The Whale and The Good Nurse producer Scott Franklin put a positive spin on the ongoing above and below-the-line crew shortages impacting production on both sides of the Atlantic in a panel at the Zurich Summit on Saturday (September 24).
The long-time Darren Aronofsky collaborator, who works under the banner of the director’s Protozoa Pictures, said fresh opportunities lay behind the crew crunch.
“In the U.S. there is a two-fold conversation.
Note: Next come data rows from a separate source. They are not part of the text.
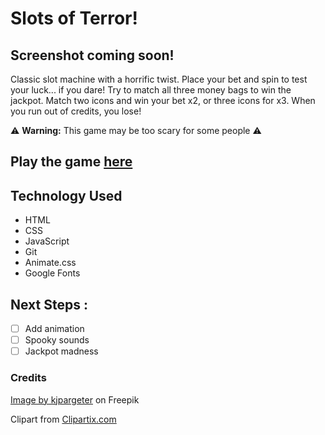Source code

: 
# Slots of Terror!

## Screenshot coming soon!

Classic slot machine with a horrific twist. Place your bet and spin to test your luck... if you dare! Try to match all three money bags to win the jackpot. Match two icons and win your bet x2, or three icons for x3. When you run out of credits, you lose!

⚠️ **Warning:** This game may be too scary for some people ⚠️

## Play the game <a href="https://slotsofterror.netlify.app/">here</a>

## Technology Used

- HTML
- CSS
- JavaScript
- Git
- Animate.css
- Google Fonts

## Next Steps :

- [ ] Add animation
- [ ] Spooky sounds
- [ ] Jackpot madness

### Credits

<a href="https://www.freepik.com/free-vector/halloween-background-with-red-blood-splatter-design_18355620.htm#query=blood%20splatter&position=11&from_view=keyword">Image by kjpargeter</a> on Freepik

Clipart from <a href="https://clipartix.com">Clipartix.com</a>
First and foremost, how many years have we all been complaining how hard it is to get our shows set up, and now we have a problem that there’s too much demand for stuff,” he said. “The demand for content is good news. It’s a high-class problem.”
“We’re growing our craftsmen within the industry below the line. It’s going to take some time to catch up, but this is also an opportunity we’re creating,” he said.
Franklin suggested that issues around crew supply were nothing new. He recalled shooting a film in Cleveland in the early days of the local Ohio Motion Picture Tax.
“Ohio had just started the incentive and there wasn’t a local crew base. What we did for that film was bring in out-of-town crew, from New York, L.A. and Georgia, and we trained an entire local crew,” he said. “We did the same for the next film and before you knew it we had built up a crew base in Cleveland.”
He had to apply similar tactics for the Connecticut shoot of The Good Nurse in the spring of 2021, with Danish director Tobias Lindholm at the helm.
“Coming out of the pandemic, I had The Whale and The Good Nurse shooting at the same time. I couldn’t get crew for The Good Nurse. Obviously, Darren’s crew were loyal and were going to do his film if available. Many of the other crew were booked on two-year TV gigs, which were a bit more cushy than doing a low-budget independent film in Connecticut,” recounted Franklin.
“I turned to New York crew that I normally never work with. So, it was a new crew and a Danish director, who they didn’t know, even if they knew his work. It’s not as if we had any experience working with these people. We had new department heads, all A-list craftspeople, with trainees in all the departments,” he continued.
Franklin also addressed the writer shortage suggesting it was a chicken and egg problem with emerging writers struggling to get representation with literary agents until they had experience, but not being able to gain experience until they had representation.
“That’s a problem for writers, which is an incredible craft and the most important craft because it all starts with the screenplay, right,” he said.
The agencies also needed to embark on a training drive, he suggested, to bring on board more staff to do “the deals, sell the films. and spend more time looking at the above-the-line talent”, which would ultimately result in more work for below-the-line talent.
Franklin was joined by Europe-based professionals who discussed bottlenecks and initiatives to overcome them on the other side of the Atlantic.
Kim Magnusson, a producer and Head of Creative Scandinavian Film Distribution, said a recent study had suggested that Denmark needed an additional 1,900 trained crew by 2025 to meet scheduled production commitments.
“In a small country, a small industry, that’s crazy. Projects aren’t being made because we cannot get them signed. It’s so difficult to put a crew together, and when you do it lacks a level of craftsmanship,” he said.
Munich-based Netflix executive Sasha Bühler, director of EMEA film, said the platform was investing heavily in training and upskilling to bring crew online, noting its Grow Creative program that runs initiatives worldwide, from Cairo to L.A. to Berlin.
“We are investing in the next generation to broaden the pool of people we work with. It’s the right thing to do,” she said.
The panel was one of the final discussions of the Zurich Film Festival’s day-long Zurich Summit industry event on Saturday gathering around 100 top film executives to discuss key issues impacting the independent international film industry.